- Required action
Give the data again word for word; drop the pictures.

- Available data
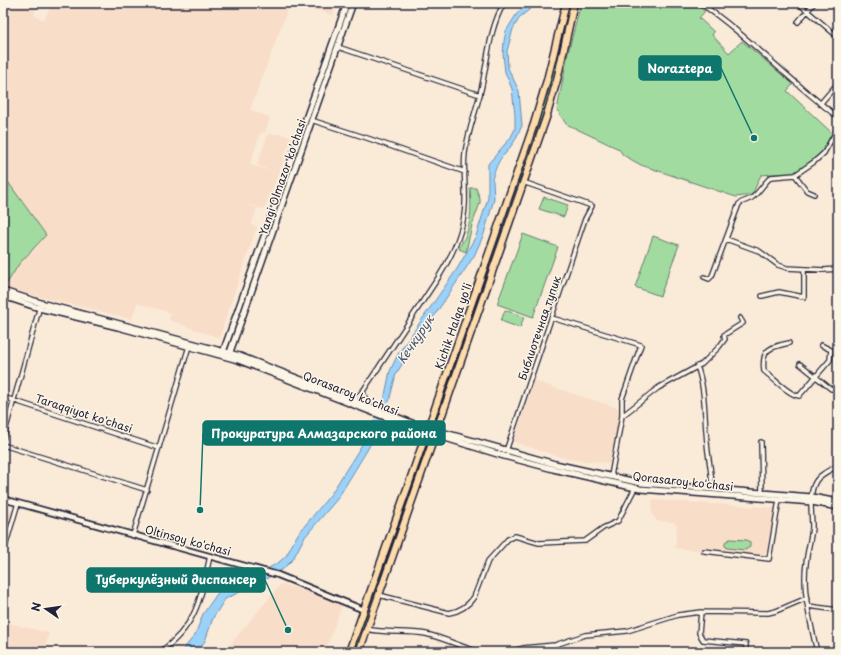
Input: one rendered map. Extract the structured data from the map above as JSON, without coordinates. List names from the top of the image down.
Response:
{
  "streets": {
    "highway": ["Kichik Halqa yo'li"],
    "main road": ["Yangi Olmazor ko'chasi", "Qorasaroy ko'chasi"],
    "street": ["Библиотечная тупик", "Taraqqiyot ko'chasi", "Oltinsoy ko'chasi"]
  },
  "crossings": [
    ["Yangi Olmazor ko'chasi", "Qorasaroy ko'chasi"],
    ["Kichik Halqa yo'li", "Библиотечная тупик"],
    ["Kichik Halqa yo'li", "Qorasaroy ko'chasi"],
    ["Kichik Halqa yo'li", "Oltinsoy ko'chasi"],
    ["Библиотечная тупик", "Qorasaroy ko'chasi"]
  ],
  "water": ["Кечкурук"],
  "places": ["Noraztepa", "Прокуратура Алмазарского района", "Туберкулёзный диспансер"],
  "north": "left"
}
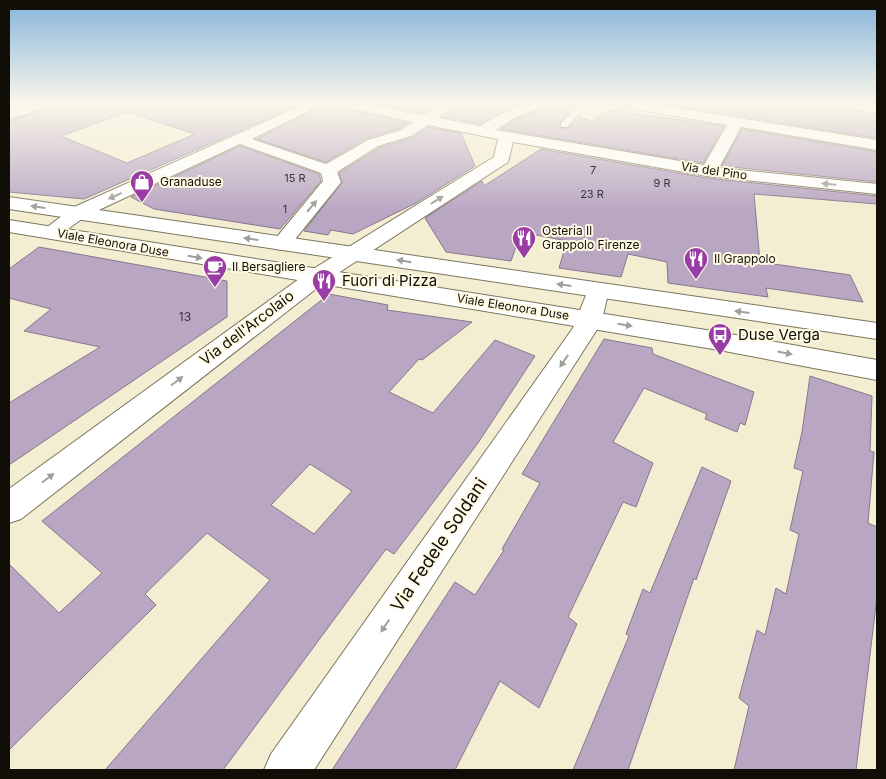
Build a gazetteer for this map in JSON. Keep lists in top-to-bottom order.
{
  "streets": {
    "street": [
      "Via del Pino",
      "Viale Eleonora Duse",
      "Via dell'Arcolaio",
      "Via Fedele Soldani"
    ]
  },
  "crossings": [
    ["Viale Eleonora Duse", "Via dell'Arcolaio"],
    ["Viale Eleonora Duse", "Via Fedele Soldani"]
  ],
  "one_way": ["Via del Pino", "Via Fedele Soldani"],
  "places": {
    "shop": ["Granaduse"],
    "restaurant": ["Osteria Il Grappolo Firenze", "Il Grappolo", "Fuori di Pizza"],
    "cafe": ["Il Bersagliere"],
    "bus stop": ["Duse Verga"]
  },
  "house_numbers": [
    "7",
    "15 R",
    "9 R",
    "23 R",
    "1",
    "13"
  ]
}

- Written answer
Input: one rendered map. Extract the structured data from the map above as JSON, without coordinates. List names from the top of the image down.
Response:
{
  "streets": {
    "highway": ["Kichik Halqa yo'li"],
    "main road": ["Yangi Olmazor ko'chasi", "Qorasaroy ko'chasi"],
    "street": ["Библиотечная тупик", "Taraqqiyot ko'chasi", "Oltinsoy ko'chasi"]
  },
  "crossings": [
    ["Yangi Olmazor ko'chasi", "Qorasaroy ko'chasi"],
    ["Kichik Halqa yo'li", "Библиотечная тупик"],
    ["Kichik Halqa yo'li", "Qorasaroy ko'chasi"],
    ["Kichik Halqa yo'li", "Oltinsoy ko'chasi"],
    ["Библиотечная тупик", "Qorasaroy ko'chasi"]
  ],
  "water": ["Кечкурук"],
  "places": ["Noraztepa", "Прокуратура Алмазарского района", "Туберкулёзный диспансер"],
  "north": "left"
}
Build a gazetteer for this map in JSON. Keep lists in top-to-bottom order.
{
  "streets": {
    "street": [
      "Via del Pino",
      "Viale Eleonora Duse",
      "Via dell'Arcolaio",
      "Via Fedele Soldani"
    ]
  },
  "crossings": [
    ["Viale Eleonora Duse", "Via dell'Arcolaio"],
    ["Viale Eleonora Duse", "Via Fedele Soldani"]
  ],
  "one_way": ["Via del Pino", "Via Fedele Soldani"],
  "places": {
    "shop": ["Granaduse"],
    "restaurant": ["Osteria Il Grappolo Firenze", "Il Grappolo", "Fuori di Pizza"],
    "cafe": ["Il Bersagliere"],
    "bus stop": ["Duse Verga"]
  },
  "house_numbers": [
    "7",
    "15 R",
    "9 R",
    "23 R",
    "1",
    "13"
  ]
}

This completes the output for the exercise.